Le conseiller pétrolier américain et ancien directeur de l'État PDVSA, Evanan Romero, a été libéré ce mardi sous régime de présentation après avoir passé quatre jours en détention à Maracaibo, dans l'État de Zulia, pour une plainte pour fraude et association.
Le ministère public, sous le contrôle du régime chaviste, a rapporté que l'arrestation de Romero, âgé de 86 ans et possédant la double nationalité américaine et vénézuélienne, a eu lieu le 13 février à l'aéroport international de La Chinita, alors qu'il s'apprêtait à se rendre à Caracas.
Le parquet a confirmé dans un communiqué que Romero était recherché depuis mai 2025 pour les crimes susmentionnés et que son arrestation « n'a aucun rapport avec les questions pétrolières ou les activités liées à ce secteur ».
Selon les informations officielles, la mesure conservatoire concernant le régime de présentation a été demandée par le parquet « en réponse à l'âge du citoyen faisant l'objet de l'enquête et dans le strict respect des garanties constitutionnelles et procédurales ».
Le tribunal a approuvé la mesure, permettant à Romero d'être libéré avec l'obligation de comparaître périodiquement devant les autorités chavistes.

Romero est ingénieur de formation et titulaire d'un doctorat de l'Université de Stanford et d'études postdoctorales à Harvard. Il a été vice-ministre du Pétrole et membre du conseil d'administration de PDVSA à la fin des années 1990, ainsi que consultant auprès d'entreprises internationales et conseiller en énergie auprès de l'opposition vénézuélienne.
L'arrestation de Romero a eu lieu dans le contexte d'une visite prévue à Caracas, où il devait assister à des réunions avec des sociétés pétrolières étrangères, notamment des sociétés européennes ayant des opérations au Venezuela.
Des sources proches du dossier ont assuré que le conseiller était détenu dans un hôpital de Maracaibo et que, pendant sa détention, il avait accès par intermittence à son téléphone portable.
La libération de Romero intervient au moment où le régime vénézuélien poursuit les négociations avec les États-Unis pour normaliser les relations diplomatiques et réactiver l'industrie pétrolière nationale.

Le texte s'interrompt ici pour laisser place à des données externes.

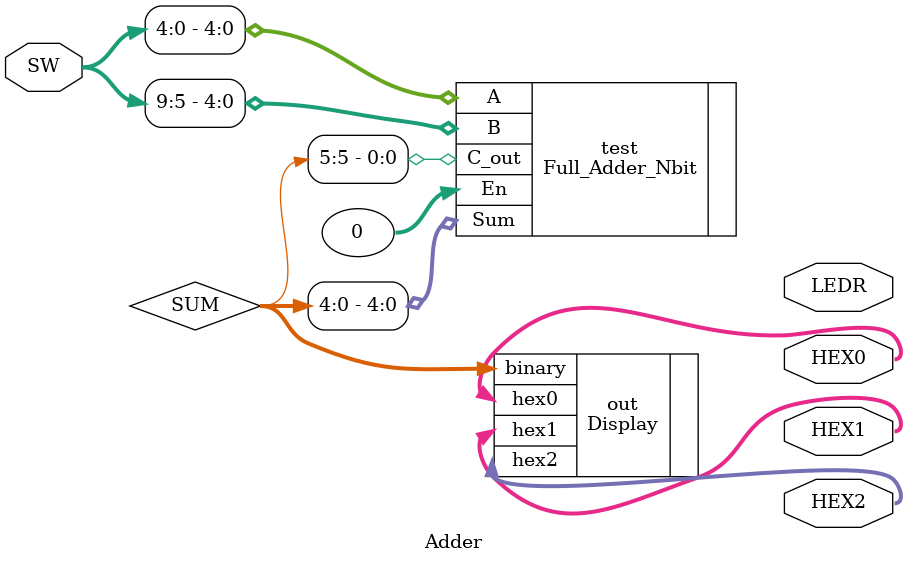
<source format=sv>
module Adder(
		input  logic [9:0] SW,
		output logic [9:0] LEDR,
		output logic [6:0] HEX0, HEX1, HEX2
);

wire logic [5:0] SUM;

Full_Adder_Nbit #(5) test(.A(SW[4:0]), .B(SW[9:5]), .Sum(SUM[4:0]), .C_out(SUM[5]), .En(0) );

Display  out(.binary(SUM), .hex0(HEX0), .hex1(HEX1), .hex2(HEX2) );

endmodule
</source>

Le rapprochement bilatéral comprend la récente visite à Caracas du secrétaire américain à l'Énergie, Chris Wright, qui a rencontré Delcy Rodríguez pour signer un accord énergétique à long terme, dont les détails n'ont pas encore été divulgués.
Le Venezuela traverse un processus d'ouverture du secteur pétrolier aux investissements privés et étrangers, après l'approbation d'une réforme de la loi sur les hydrocarbures par l'Assemblée nationale et après la capture du narcodictateur Nicolás Maduro.

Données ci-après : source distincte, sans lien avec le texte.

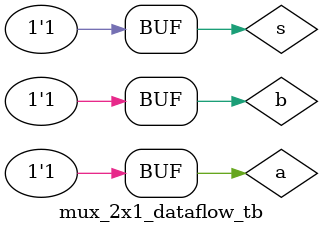
<source format=v>
module mux_2x1_dataflow(a,b,s,y);
input a,b,s;
output y;
assign y=(a&(~s)|b&s);
endmodule
//testbench
module mux_2x1_dataflow_tb;
reg a,b,s;
wire y;
mux_2x1_dataflow dut(a,b,s,y);
initial
begin
#10 s=1'b0;a=1'b0;b=1'b0;
#10 s=1'b0;a=1'b0;b=1'b1;
#10 s=1'b0;a=1'b1;b=1'b0;
#10 s=1'b0;a=1'b1;b=1'b1;
#10 s=1'b1;a=1'b0;b=1'b0;
#10 s=1'b1;a=1'b0;b=1'b1;
#10 s=1'b1;a=1'b1;b=1'b0;
#10 s=1'b1;a=1'b1;b=1'b1;
end
endmodule

</source>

Ce pays des Caraïbes, qui possède les plus grandes réserves prouvées de pétrole brut au monde, cherche à attirer des capitaux et des technologies pour récupérer sa production pétrolière, affectée par le manque d'investissements et les sanctions internationales.

Le processus de libération de Romero intervient parallèlement à une série de libérations de prisonniers politiques, qui progressent lentement depuis janvier sous la pression des États-Unis. Des organisations spécialisées dans les droits de l'homme, comme Foro Penal, rapportent qu'il y a encore plus de 600 personnes détenues pour des raisons politiques au Venezuela.

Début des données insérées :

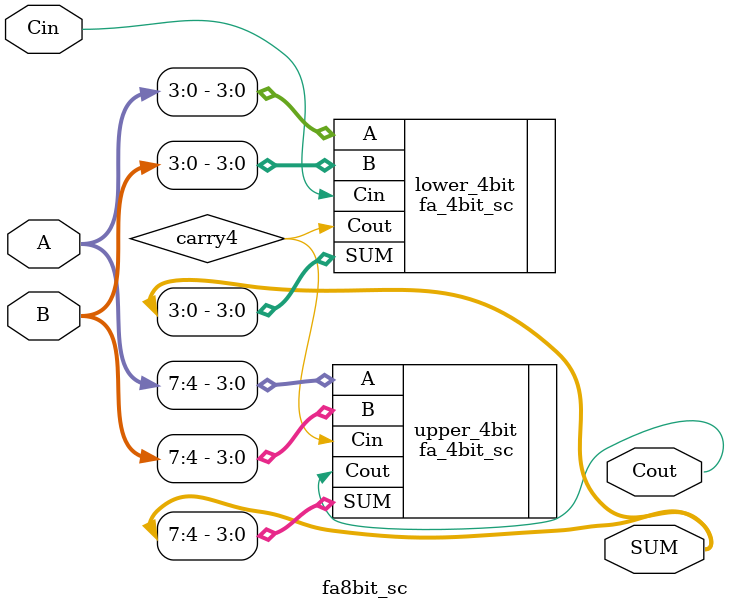
<source format=v>
`timescale 1ns / 1ps
module fa8bit_sc (
    input [7:0] A,      // 8-bit input A
    input [7:0] B,      // 8-bit input B
    input Cin,          // Carry-in
    output [7:0] SUM,   // 8-bit sum output
    output Cout         // Carry-out
);
    wire carry4;        // Carry between the lower and upper 4-bit adders

    // Lower 4 bits
    fa_4bit_sc lower_4bit (
        .A(A[3:0]),
        .B(B[3:0]),
        .Cin(Cin),
        .SUM(SUM[3:0]),
        .Cout(carry4)
    );

    // Upper 4 bits
    fa_4bit_sc upper_4bit (
        .A(A[7:4]),
        .B(B[7:4]),
        .Cin(carry4),
        .SUM(SUM[7:4]),
        .Cout(Cout)
    );

endmodule

</source>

L'arrestation de Romero a suscité diverses interprétations dans les jours qui ont précédé sa libération, en raison de son profil et de son rôle de conseiller auprès des compagnies pétrolières étrangères. Le ministère public a souligné que la procédure judiciaire à son encontre n'a aucun rapport avec le secteur énergétique, malgré la coïncidence avec les négociations en cours pour la récupération de l'industrie pétrolière nationale.
Le cas de Romero s'inscrit dans le contexte de la normalisation des relations entre Caracas et Washington après des années de rupture diplomatique. Les dirigeants chavistes ont exprimé leur intérêt à rétablir le dialogue et à faciliter l’entrée des investissements internationaux dans le secteur pétrolier. La libération de Romero et la clarification des raisons de sa détention interviennent au milieu de ce processus de rapprochement, dans lequel s'élaborent en parallèle des mesures judiciaires et des annonces économiques.